Berufungsgericht bestätigt Schuldspruch, verlangt neues Strafmaß
Ein Berufungsgericht in Kalifornien hat es abgelehnt, den Schuldspruch gegen Harvey Weinstein wegen Sexualverbrechen aufzuheben. Das dreiköpfige Richtergremium bestätigte am Freitag (Ortszeit) die Verurteilung des früheren Hollywood-Moguls aus dem Jahr 2022, ordnete aber die Festsetzung eines neuen Strafmaßes an. Die Entscheidung bedeutet einen weiteren Rückschlag für Weinstein, der seit Jahren mit mehreren Gerichtsverfahren konfrontiert ist.
Hintergrund des kalifornischen Verfahrens
Bei dem Prozess in Los Angeles war Weinstein im Dezember 2022 wegen Sexualverbrechen in drei Anklagepunkten, darunter Vergewaltigung, schuldig gesprochen worden. Die Vorwürfe stammten von vier Frauen aus einem Zeitraum von 2004 bis 2013. Die meisten Übergriffe sollen in Hotels in Beverly Hills stattgefunden haben. Im Februar 2023 wurde er dafür zu 16 Jahren Haft verurteilt.
Berufung und neue Entwicklungen
Weinsteins Anwälte gingen in Berufung, um die Verurteilung aufzuheben. Sie argumentierten unter anderem, der Prozess sei mit Blick auf Zeugenbefragungen unfair gewesen. Das Berufungsgericht wies dies nun ab, gab den Fall aber an die frühere Richterin zurück, die damals in einem Anklagepunkt eine Höchststrafe von acht Jahren verhängt hatte. Sie soll das Strafmaß neu festlegen. Die Verteidiger wollen den Fall vor das Oberste Gericht in Kalifornien bringen, kündigte Weinstein-Sprecher Juda Engelmayer an.

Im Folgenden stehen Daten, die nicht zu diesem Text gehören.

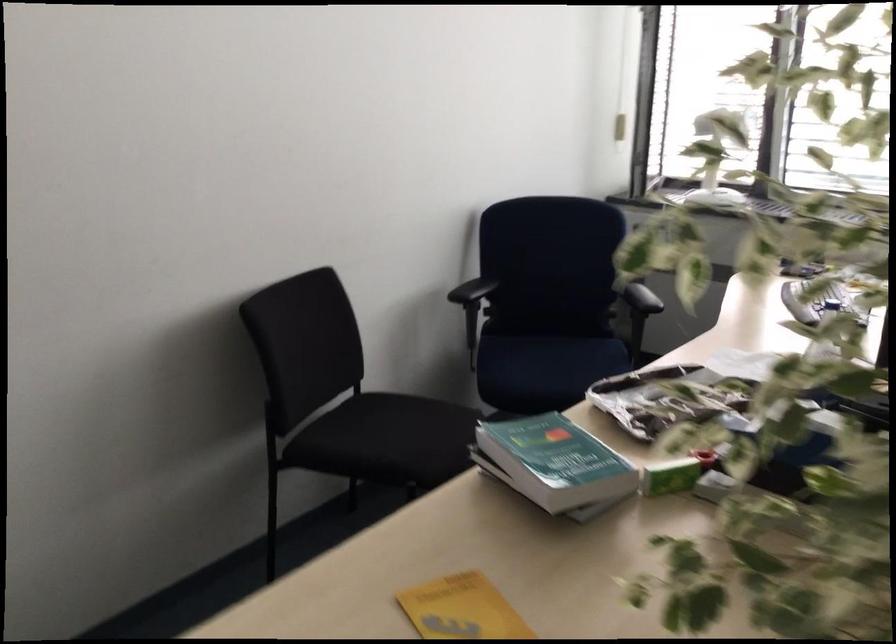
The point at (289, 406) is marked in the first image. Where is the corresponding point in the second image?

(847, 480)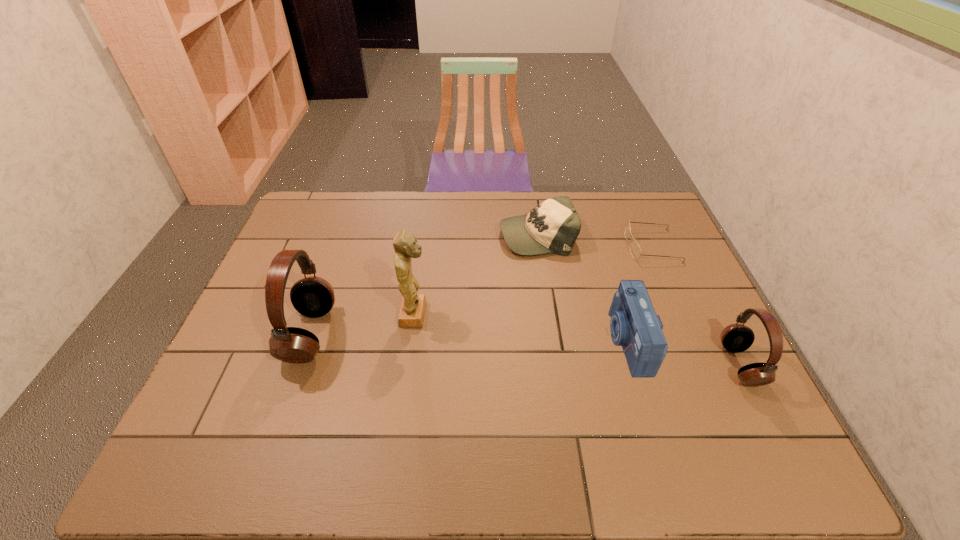
The height and width of the screenshot is (540, 960). What are the coordinates of `object present at the far right corner` in the screenshot? It's located at (635, 250).

The width and height of the screenshot is (960, 540). Identify the location of object that is at the near right corner. (736, 337).

Find the location of a particular element. The width and height of the screenshot is (960, 540). free region at the far edge is located at coordinates (519, 201).

You are a GUI agent. You are given a task and a screenshot of the screen. Output one action in this format:
    pyautogui.click(x=<x>, y=<y>)
    Task: Click on the vacant space at the near edge
    The image size is (960, 540).
    Given the screenshot: What is the action you would take?
    pyautogui.click(x=550, y=417)

The height and width of the screenshot is (540, 960). I want to click on vacant space at the left edge of the desktop, so click(x=232, y=341).

You are a GUI agent. You are given a task and a screenshot of the screen. Output one action in this format:
    pyautogui.click(x=<x>, y=<y>)
    Task: Click on the vacant space at the right edge of the desktop
    
    Given the screenshot: What is the action you would take?
    pyautogui.click(x=677, y=295)

Image resolution: width=960 pixels, height=540 pixels. In the image, there is a desktop. In order to click on free space at the far left corner in this screenshot , I will do `click(341, 215)`.

Image resolution: width=960 pixels, height=540 pixels. I want to click on vacant region at the far right corner of the desktop, so click(639, 197).

Find the location of a particular element. The image size is (960, 540). vacant space at the near right corner of the desktop is located at coordinates (737, 409).

The height and width of the screenshot is (540, 960). Identify the location of unoccupied position between the leftmost object and the shorter headset. (525, 349).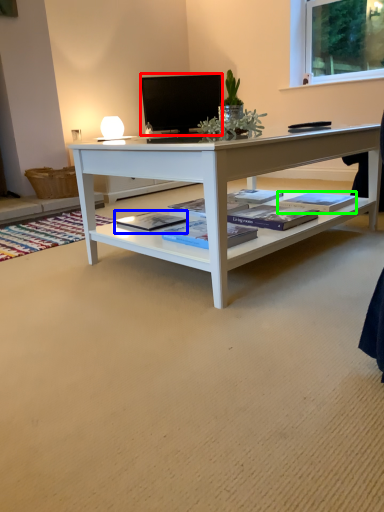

Parallelverfahren in New York eingestellt
Einen Tag zuvor hatte es in New York in einem anderen Verfahren gegen Weinstein Neuigkeiten gegeben. In Absprache mit der Schauspielerin Jessica Mann, die Weinstein Vergewaltigung vorwirft, sei entschieden worden, den Fall nicht erneut aufzurollen, teilte die New Yorker Staatsanwaltschaft am Donnerstag mit. Weinstein war angeklagt, Mann 2013 in einem Hotel in Manhattan vergewaltigt zu haben. In einem Prozess im Jahr 2020, der sich im Wesentlichen um zwei Klägerinnen drehte, war er zu 23 Jahren Haft verurteilt worden. Der Schuldspruch war 2024 allerdings aufgrund von Verfahrensfehlern überraschend wieder kassiert worden.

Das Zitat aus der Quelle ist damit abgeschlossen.